This is a systematic review of published literature. We will attempt to identify all studies relevant to the subject written in the English language from January 1998 to June 2011. Electronic searches of the PubMED, EMBASE, CINAHL, and LILACS databases will be conducted using the relevant medical subject headings. Reference lists of identified studies and previous reviews will be manually checked for articles of interest. We shall also contact authors on the field for any relevant material. Two authors (FM and LM) will independently screen potential articles for eligibility using well-defined inclusion and exclusion criteria. They will independently assess the methodological quality of each included paper using the Jadad scale for randomized controlled trials, and the Newcastle-Ottawa scale for observational studies. Then they will independently extract data from the studies using a pre-established data extraction form. The primary outcome data will be female uptake of PMTCT services following a male/couple intervention, while secondary outcome measures will include indicators and barriers of male participation in PMTCT activities among others.
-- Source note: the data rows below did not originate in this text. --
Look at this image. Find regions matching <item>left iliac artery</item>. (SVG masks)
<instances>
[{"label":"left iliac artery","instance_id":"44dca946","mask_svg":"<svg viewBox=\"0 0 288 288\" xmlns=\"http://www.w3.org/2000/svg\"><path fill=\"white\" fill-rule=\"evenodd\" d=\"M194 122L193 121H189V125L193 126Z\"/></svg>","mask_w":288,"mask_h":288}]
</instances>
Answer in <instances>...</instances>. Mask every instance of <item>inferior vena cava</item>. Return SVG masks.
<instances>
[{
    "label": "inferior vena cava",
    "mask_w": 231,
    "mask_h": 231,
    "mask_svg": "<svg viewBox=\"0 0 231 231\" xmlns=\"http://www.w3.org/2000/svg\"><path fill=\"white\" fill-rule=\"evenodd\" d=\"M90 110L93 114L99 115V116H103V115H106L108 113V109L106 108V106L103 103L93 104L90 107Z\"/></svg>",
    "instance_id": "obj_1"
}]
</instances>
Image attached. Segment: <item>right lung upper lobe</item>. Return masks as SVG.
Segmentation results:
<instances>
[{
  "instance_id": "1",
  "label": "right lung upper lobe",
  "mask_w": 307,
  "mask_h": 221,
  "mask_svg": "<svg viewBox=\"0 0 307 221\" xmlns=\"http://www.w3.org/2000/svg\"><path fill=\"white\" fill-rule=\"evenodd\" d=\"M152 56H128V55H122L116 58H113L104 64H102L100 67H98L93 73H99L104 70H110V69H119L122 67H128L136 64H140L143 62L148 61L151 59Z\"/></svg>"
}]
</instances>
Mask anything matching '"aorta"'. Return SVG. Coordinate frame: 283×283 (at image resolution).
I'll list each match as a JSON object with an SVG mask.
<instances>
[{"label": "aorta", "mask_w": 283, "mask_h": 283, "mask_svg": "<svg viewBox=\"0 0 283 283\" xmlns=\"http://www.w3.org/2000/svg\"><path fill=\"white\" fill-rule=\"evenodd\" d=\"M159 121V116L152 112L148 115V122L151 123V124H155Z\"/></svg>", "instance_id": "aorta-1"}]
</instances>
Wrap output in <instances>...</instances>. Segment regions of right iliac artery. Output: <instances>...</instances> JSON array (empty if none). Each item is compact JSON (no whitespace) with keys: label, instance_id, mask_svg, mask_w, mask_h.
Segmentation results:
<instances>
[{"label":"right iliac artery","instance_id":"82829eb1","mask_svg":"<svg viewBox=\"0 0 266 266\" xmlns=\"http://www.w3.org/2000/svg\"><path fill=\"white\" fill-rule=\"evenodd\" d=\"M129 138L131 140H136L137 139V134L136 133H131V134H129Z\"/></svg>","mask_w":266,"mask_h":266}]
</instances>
During the data extraction process, discrepancies between the two authors will be sorted out by discussion or consultation with a third party (LT). The analysis and reporting of the review will be according to the PRISMA and MOOSE guidelines. Any identified clinical or statistical heterogeneity will be explored. Where possible, a random-effects meta-analysis will be performed to obtain aggregate estimates. We will also assess publication bias using funnel plots. Analysis of other outcomes will be descriptive.
Infection with the HIV and AIDS continue to be leading causes of morbidity and mortality among women and children worldwide . According to 2008 estimates, over 430,000 children were newly infected with HIV, and over 90% of these were through mother-to-child transmission (MTCT) of HIV . MTCT of HIV can occur during pregnancy, labour, delivery, and during breastfeeding. In the absence of any intervention there is a 20% to 45% transmission rate from mother to child, but this risk can drop to 2% in non-breastfeeding populations, and 5% in breastfeeding populations in which specific interventions are carried out . These interventions include: providing lifelong antiretroviral treatment (ART) for all pregnant women with CD4 ≤350 cells/mm3 or advanced clinical disease; providing combination antiretroviral (ARV) prophylaxis with either Zidovudine (AZT) or triple ARV prophylaxis beginning in the second trimester and linked to postpartum prophylaxis; providing prophylaxis to either the mother or the infant during breastfeeding in settings where breastfeeding is the preferred feeding option .
The Global Fund Board recognizes prevention of HIV infection among women, prevention of death among HIV positive women, and preventing babies from being infected with HIV, as crucial priorities . Prevention of mother-to-child transmission (PMTCT) of HIV programs were developed since 1998 to protect women and their babies from infection. At present the World Health Organization (WHO) promotes a comprehensive four-pronged approach for PMTCT. This includes: preventing HIV infection among women of childbearing age; preventing unintended pregnancies among women living with HIV; preventing HIV transmission from a woman living with HIV to her infant; and providing appropriate treatment, care, and support to mothers living with HIV, their children, and their families . These programs are more focused on women and generally omit men. The following pertinent questions therefore stand out: What is the effect of male participation in preventing MTCT of HIV among pregnant women, and how has this participation been documented worldwide?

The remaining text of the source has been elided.